- [Text under study]:
Start of Block

# Nerite questions



## duluoz (Mar 3, 2012)

Hey, folks. Just a couple questions regarding nerite snails.

1. My nerite's shell seems to be taking damage. Is there anything I should be doing as far as snail-shell-care goes?

2. It also laid some eggs, which I know wont hatch in freshwater. However, is there a way for me to move the eggs to a saltwater container and hatch them?

Thanks in advance for the info! Just got this little guy and very happy. Nerite's are pretty great.


----------



## djembekah (Feb 13, 2012)

is there a calcium source in the tank? if not i'd suggest adding one. I use a cuttlebone, and break off pieces when i need a new one. lack of calcium can cause damage. some people use tums too.

i dont know anything about moving the eggs. since i already have a bunch of baby rabbit snails, i can't let the nerites hatch, so i just scrape them off and throw them away.


----------



## duluoz (Mar 3, 2012)

I don't have a calcium source. Do you know what a good one might be?

Thanks for the answer!

End of Block

- [Provided material]:

Start of Block

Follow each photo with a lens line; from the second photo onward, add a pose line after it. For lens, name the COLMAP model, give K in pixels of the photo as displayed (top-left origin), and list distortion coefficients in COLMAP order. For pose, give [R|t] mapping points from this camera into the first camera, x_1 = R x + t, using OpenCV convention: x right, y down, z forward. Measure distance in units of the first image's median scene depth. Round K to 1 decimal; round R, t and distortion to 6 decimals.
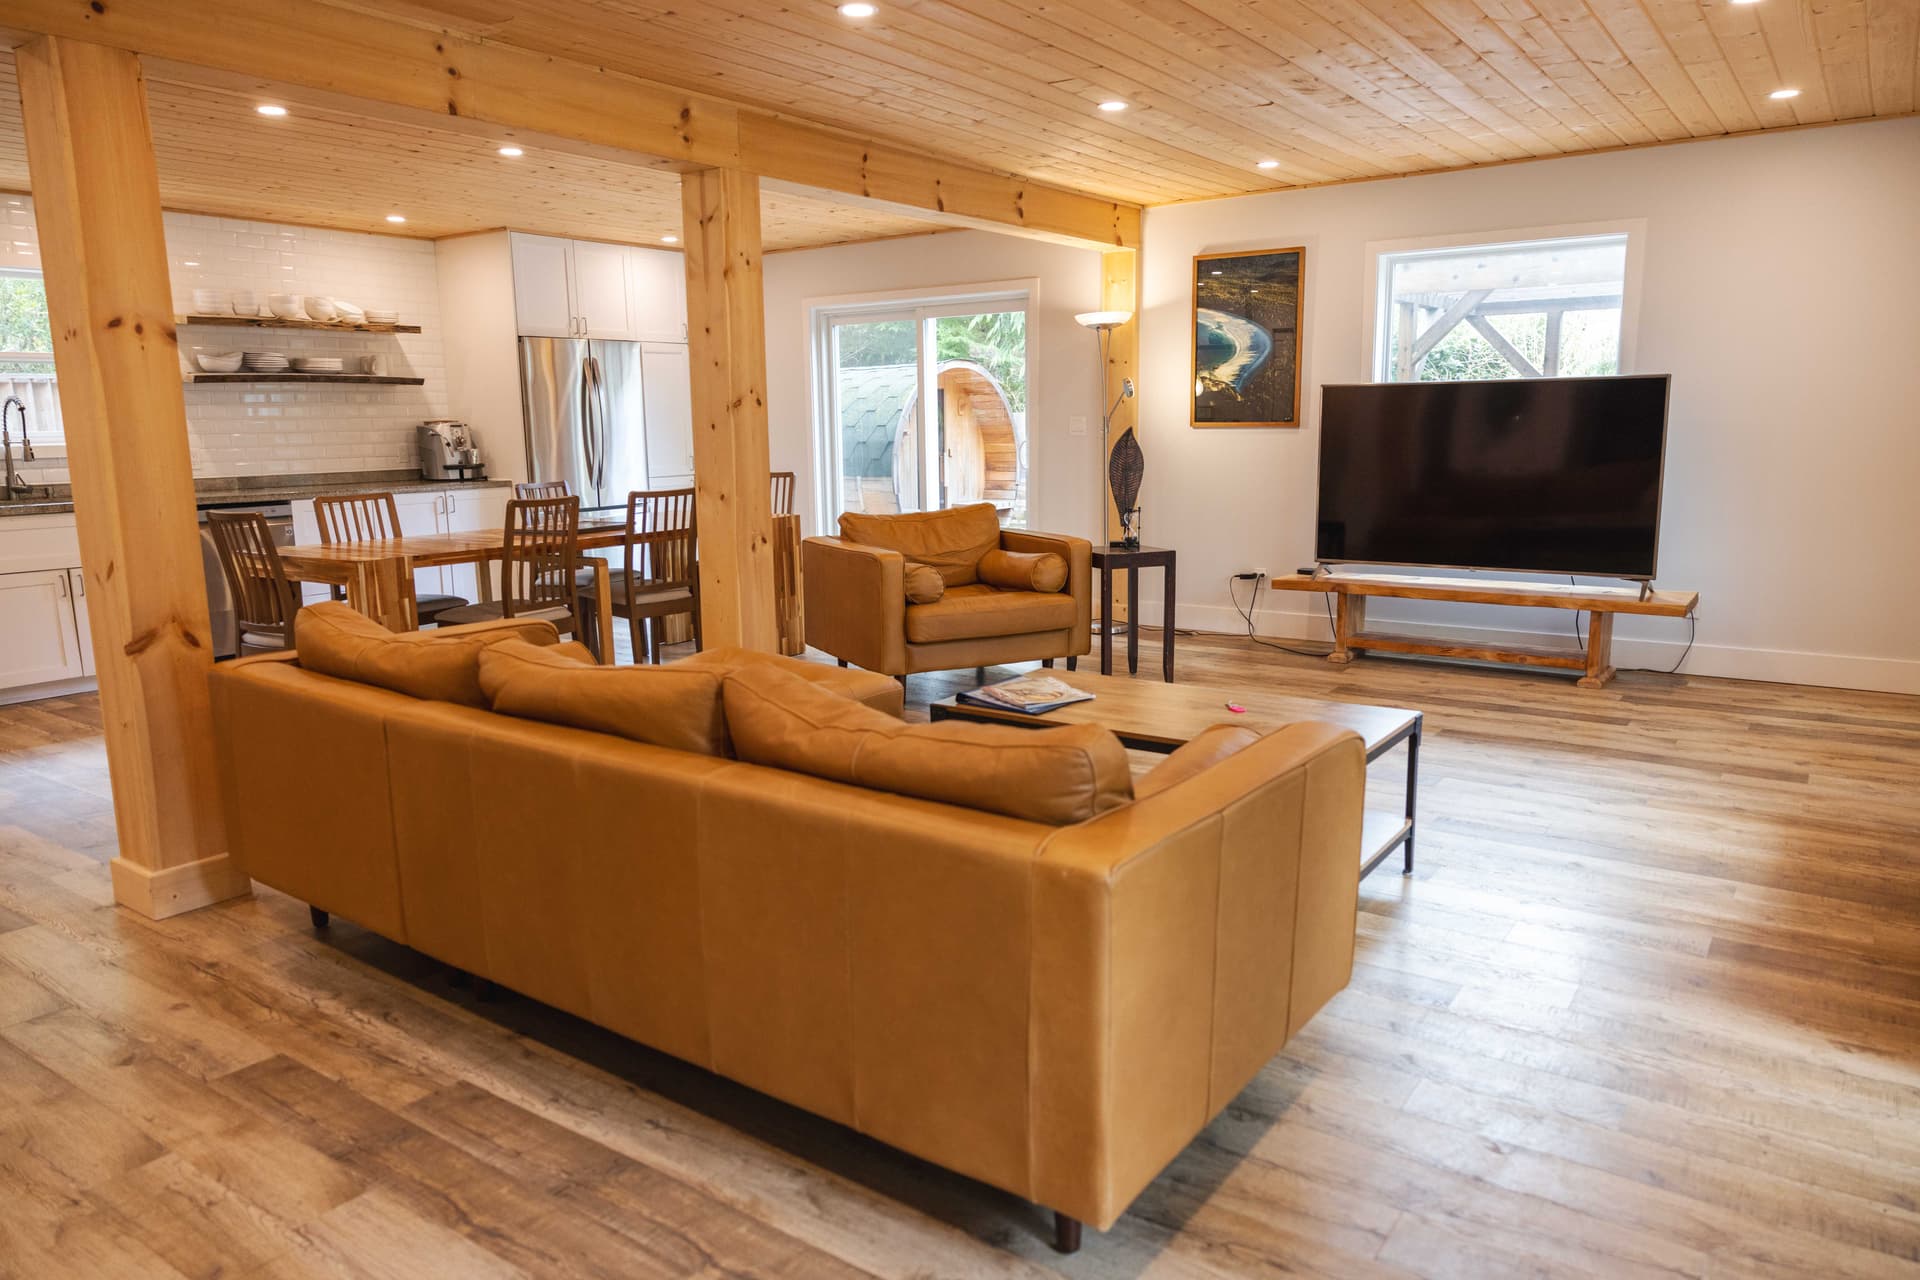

End of Block

- [Prompt 1]: Translate this sentence from the nerite snail thread into Spanish: "I use a cuttlebone, and break off pieces when i need a new one."
- [Prompt 2]: List every sentence in the nerite snail thread that ends with a question mark.
- [Prompt 3]: Carry on the nerite snail thread after its final post.
The material has no connection to the nerite snail thread.

- [Answer area 1]: Uso un hueso de sepia y rompo trozos cuando necesito uno nuevo.

- [Answer area 2]:
- Is there anything I should be doing as far as snail-shell-care goes?
- However, is there a way for me to move the eggs to a saltwater container and hatch them?
- is there a calcium source in the tank?
- Do you know what a good one might be?

- [Answer area 3]:
----------



## Silverfang (Mar 25, 2011)

I toss in a calcium pill once or twice a week (like you find in the vitamins aisle). My trumpets and ponds love it, the nerites even poke at it. My apples... won't touch it.


----------



## duluoz (Mar 3, 2012)

Thank you! I was considering that, but wasn't sure if it was wise. How big is your tank (so I know if I should toss in more or less)?


----------



## Sakura8 (May 12, 2011)

Silver's tank is 29 or 30 gal, if I'm not mistaken.

Although people use Tums, I don't know if I would recommend them because Tums have other ingredients that could prove fatal to aquarium habitants. Not the least being peppermint flavoring.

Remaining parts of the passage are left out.